Broker who escaped under the influence of drink driving by lying, gets five years in prison

A real estate agent who got out of drink-driving charges by lying about how many beers he sucked before he got behind the wheel and then won a $125,000 payout from police is jailed for FIVE YEARS

  • Bernard Andrew Nash gets five years in prison for perjury after video surfaced
  • Nash lied to court to escape binge drinking and again to sue NSW police
  • He told the court he drank three light beers on the night of drink driving
  • Staff found video showing Nash drinking seven schooners in two hours










A real estate agent who successfully sued NSW police after his lies led to his acquittal for drunk driving has been jailed for perjury.

Bernard Andrew Nash was found guilty of two charges of perjury, relating to false evidence he gave in defending the charges and in suing the state of NSW.

In the NSW District Court on Friday, Judge Sarah Huggett has jailed him to five years and six months with a non-parole period of three years and six months.

The 63-year-old Central Coast businessman testified that he drank three light beers before getting behind the wheel in 2011.

Bernard Andrew Nash (pictured) has been sentenced to five years in prison after lying about how many drinks he drank to get out of a drink-driving charge and then lying again when he sued NSW police

His false evidence was supported by manipulated CCTV footage from Shelly Beach Golf Club, while the full footage showed him drinking seven schooners at full strength in just over two hours.

The judge noted the emotional and psychological damage inflicted on the arresting police officer, whose honesty and integrity was particularly attacked in Nash’s lawsuit.

She had no doubts that Nash would have reasonably foreseen the damage his perjury would have inflicted on Chief Inspector Michael Hicks, who has since left the police force after more than 20 years of service.

The highway patrol officer had pursued Nash on October 13, 2011, as he drove the short distance from the golf club to his home in Shelly Beach.

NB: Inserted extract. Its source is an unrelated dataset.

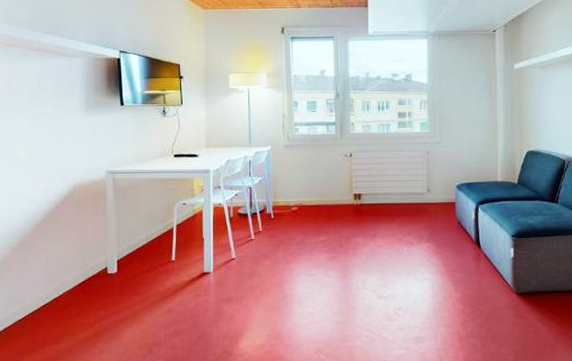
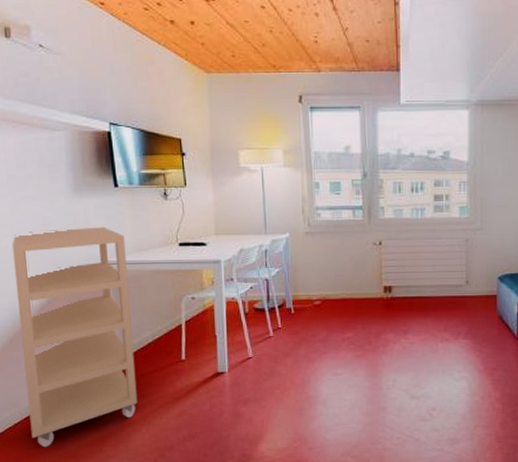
shelving unit: none [29,140,131,342] -> present [12,226,138,447]

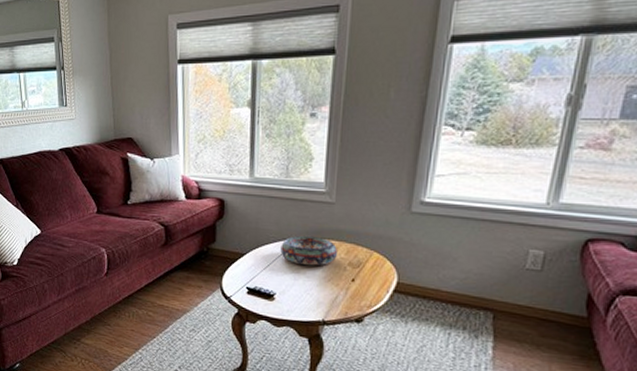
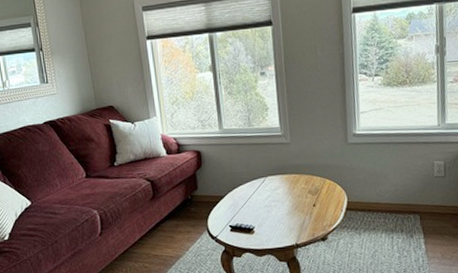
decorative bowl: present [280,235,337,266] -> none [253,172,299,199]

But the law dictated that he could not be breath tested on his property, where he was arrested after a brief struggle and served with a court order for drunk driving.

Nash was caught on his lie after a Shelly Beach Golf Club employee (pictured) found uneducated footage from the night of the drink-driving charge, which showed Nash drank seven schooners in two hours while he was in court. told he'd only had three light beers?

Nash was caught on his lie after a Shelly Beach Golf Club employee (pictured) found uneducated footage from the night of the drink-driving charge, which showed Nash drank seven schooners in two hours while he was in court. told he’d only had three light beers?

He was acquitted of drink-driving and resisting arrest in mid-2012 after telling a magistrate that he had drunk no more than three schooners of light beer.

Nash then sued the state for unlawful arrest, assault, and malicious prosecution, awarding him $124,958 in damages after cheating himself again.

But a club employee, who had access to the full CCTV footage, contacted police after seeing media reports and handed over a copy they kept.

The club’s general manager, Craig Ellis, has since been jailed after admitting to tampering with CCTV evidence.

Perjury offenses constitute an “attack on the administration of justice that relies on witnesses to provide truthful evidence,” the judge said.

While both offenses were objectively very serious, his moral guilt was very high for the second perjury when he knew he was alleging very serious misconduct towards Snr Const Hicks, she said.

Nash (pictured) will not be eligible for parole until he serves three and a half years in his sentence after the judge said she had no doubts Nash could have reasonably foreseen the harm his lies caused.  Senior Constable Michael Hicks, who has since left the police force after more than 20 years of service.

Nash (pictured) will not be eligible for parole until he serves three and a half years in his sentence after the judge said she had no doubts Nash could have reasonably foreseen the harm his lies caused. Senior Constable Michael Hicks, who has since left the police force after more than 20 years of service.

The case involved a very serious attack on his integrity and honesty, including a claim that he knew Nash had committed no crime.

“He chose to retain the perjury evidence to increase his chances of success to receive a financial benefit,” she said.

His behavior was not spontaneous, but calculated, premeditated and planned.

He has not received the compensation as the case is on appeal.

The judge acknowledged that Nash had worked hard, provided for his family and contributed to the community, while his only conviction went back to 1979 for drink-driving.

He still maintains his innocence and claims he genuinely believed he had drunk no more than three beers when he testified.

Judge Huggett found no evidence to support remorse or insight, but accepted that the risk of his reoffending was low.